→ **TASK STATEMENT**:
When you repeat the entries below, please keep them exact and leave out the pictures.

'''

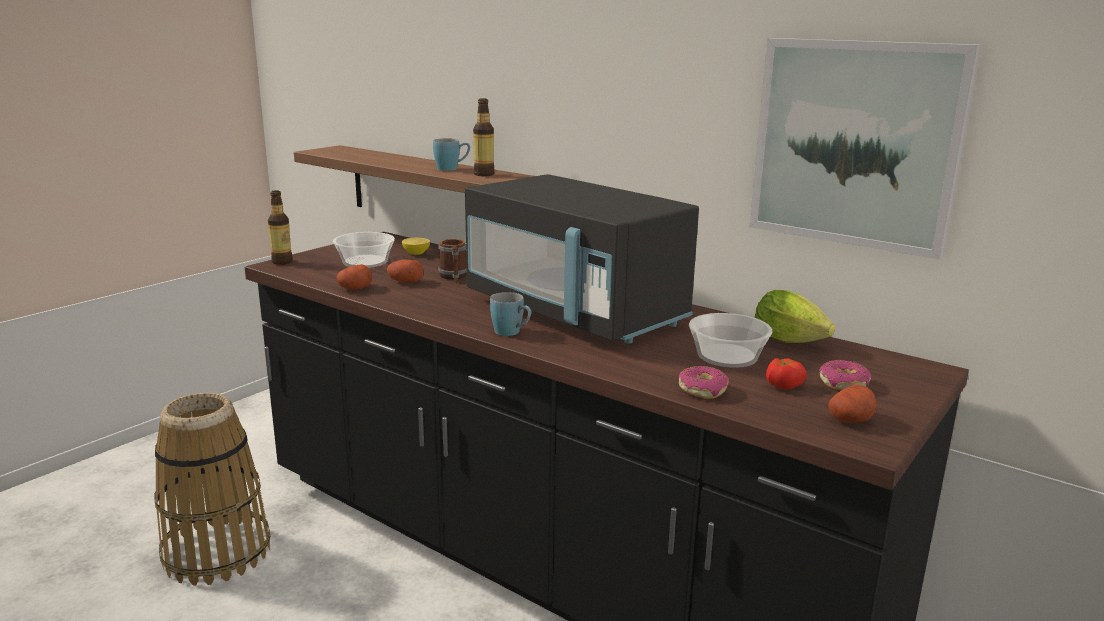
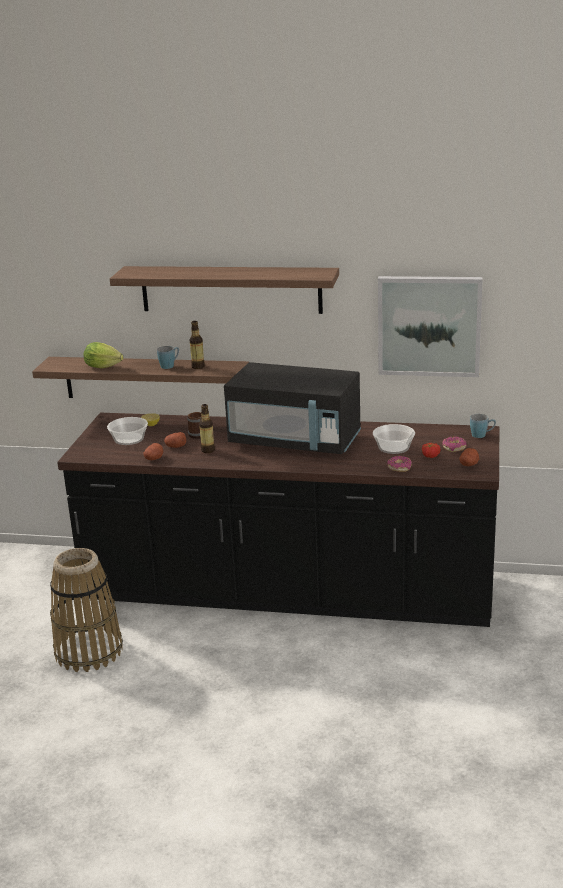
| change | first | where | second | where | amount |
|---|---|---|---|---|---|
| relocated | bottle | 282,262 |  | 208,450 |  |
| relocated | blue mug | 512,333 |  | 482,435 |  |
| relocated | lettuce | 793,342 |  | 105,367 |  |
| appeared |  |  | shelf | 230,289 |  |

'''

→ **SOLUTION TO THIS EXERCISE**:
| change | first | where | second | where | amount |
|---|---|---|---|---|---|
| relocated | bottle | 282,262 |  | 208,450 |  |
| relocated | blue mug | 512,333 |  | 482,435 |  |
| relocated | lettuce | 793,342 |  | 105,367 |  |
| appeared |  |  | shelf | 230,289 |  |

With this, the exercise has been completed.